De la mano de un estilo que por momentos evoca el realismo mágico, Vera es una niña que desborda de apetito visual por el mundo todo; pero también de ansias por ver el mundo más allá de lo que los ojos ven, engalanándolo con fantasía. Una niña de ciudad deslumbrada por lo que el mar implica de riesgo, de novedad, de cambio constante y por qué no, de peligro.
En esa búsqueda que a la vez es de saber, una mujer, su abuela es el decir que orienta, la mirada que danzando entre la revelación y el misterio, va introduciendo a su nieta en una feminidad que ante todo es sed de aventuras y de amor primario por la vida.
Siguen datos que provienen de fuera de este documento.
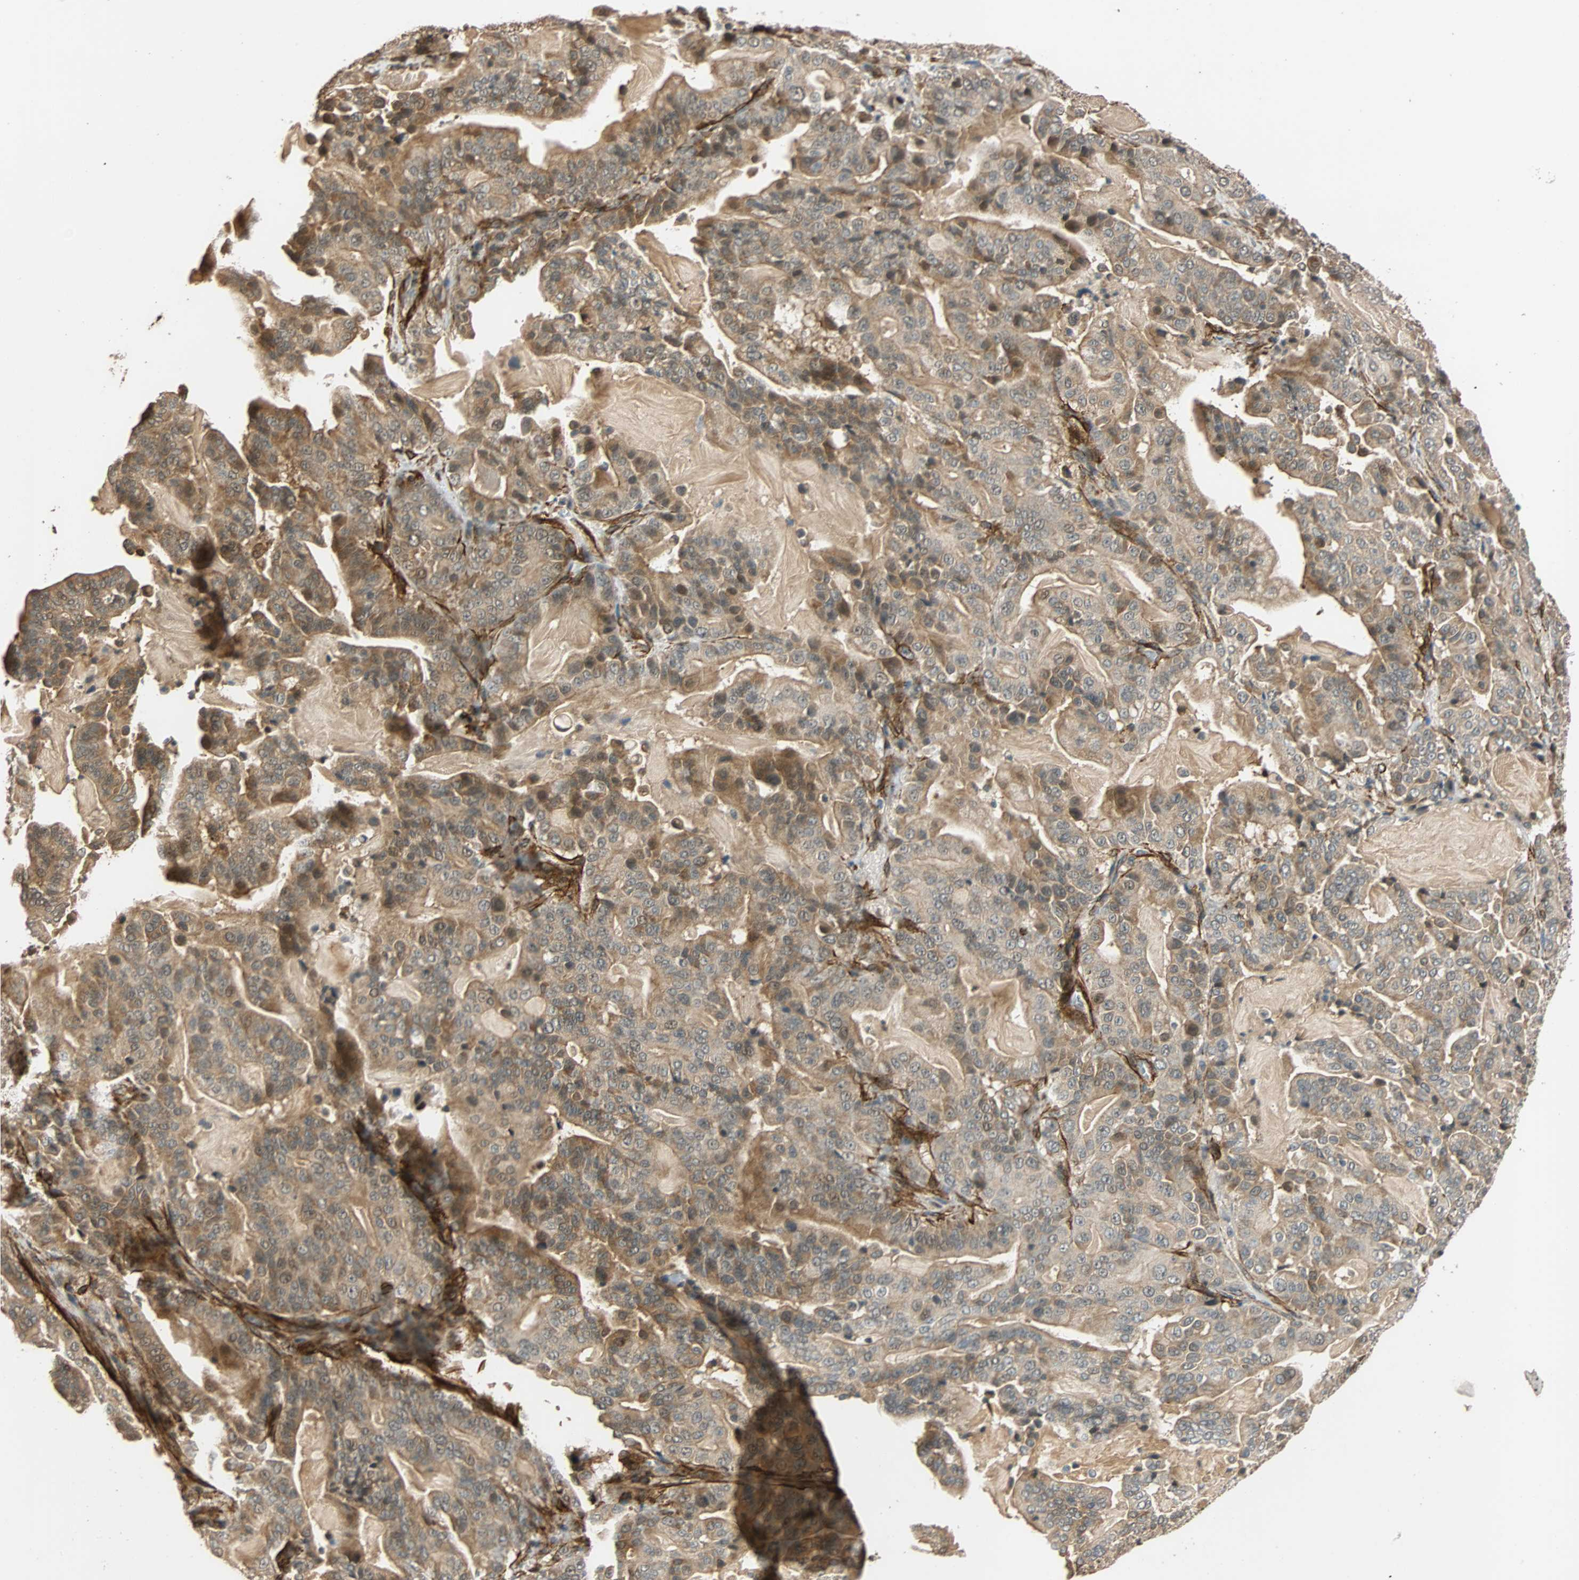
{"staining": {"intensity": "weak", "quantity": "25%-75%", "location": "cytoplasmic/membranous,nuclear"}, "tissue": "pancreatic cancer", "cell_type": "Tumor cells", "image_type": "cancer", "snomed": [{"axis": "morphology", "description": "Adenocarcinoma, NOS"}, {"axis": "topography", "description": "Pancreas"}], "caption": "A brown stain highlights weak cytoplasmic/membranous and nuclear staining of a protein in pancreatic cancer tumor cells.", "gene": "QSER1", "patient": {"sex": "male", "age": 63}}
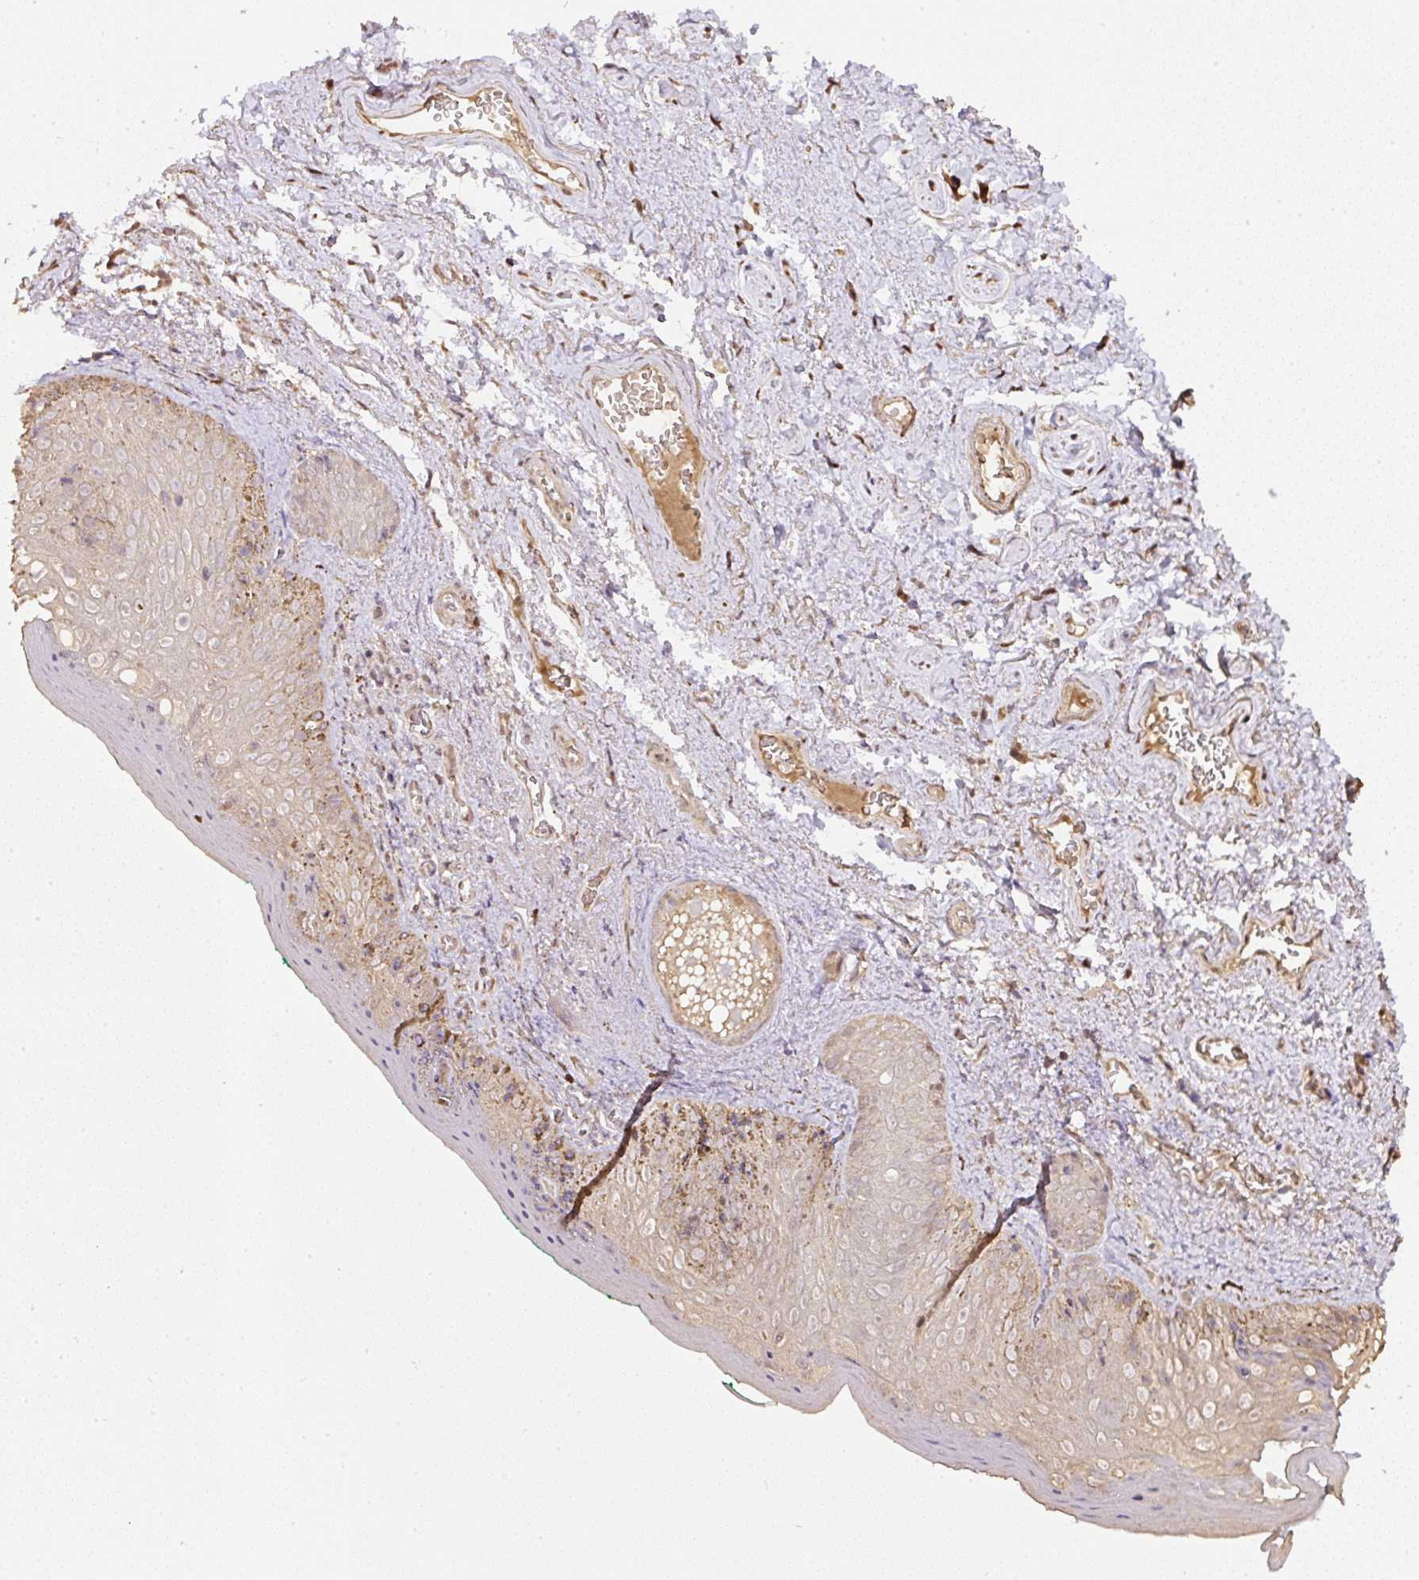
{"staining": {"intensity": "weak", "quantity": "25%-75%", "location": "cytoplasmic/membranous,nuclear"}, "tissue": "vagina", "cell_type": "Squamous epithelial cells", "image_type": "normal", "snomed": [{"axis": "morphology", "description": "Normal tissue, NOS"}, {"axis": "topography", "description": "Vulva"}, {"axis": "topography", "description": "Vagina"}, {"axis": "topography", "description": "Peripheral nerve tissue"}], "caption": "The histopathology image demonstrates immunohistochemical staining of normal vagina. There is weak cytoplasmic/membranous,nuclear expression is appreciated in approximately 25%-75% of squamous epithelial cells. (Stains: DAB (3,3'-diaminobenzidine) in brown, nuclei in blue, Microscopy: brightfield microscopy at high magnification).", "gene": "TMEM170B", "patient": {"sex": "female", "age": 66}}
Los relatos de A veces el faro son de litoral, de borde, de membrana viva y permeable entre la ciudad y el campo, entre el mar y la tierra, entre Dinamarca y Argentina, entre el campo, sus ciclos, sus faenas y su angustiante extensión y la playa luminosa, que visitada con constancia por las aguas impetuosas, es el espacio temporal de la apertura a lo posible.
A veces el faro es un viaje de niñez y adultez por lo maravilloso como una manera de estar en la vida, una manera que en la historia está ineludiblemente amalgamada con el misterio de lo femenino.
Cuando avanzaba en la lectura que, como amante del mar y sus luces, me atrapó por completo, pensé en que habría sido hermoso incluir en la edición una foto del faro (que de todos modos googleé por mi cuenta). Pero luego, al volver a mirar la portada del libro, me di cuenta de que allí estaba.
Disfruté mucho esta lectura, que es una pincelada de dulzura y amor entre tanto desasosiego, abatimiento y páginas escritas pobladas por experiencias de dolor y de marginalidad.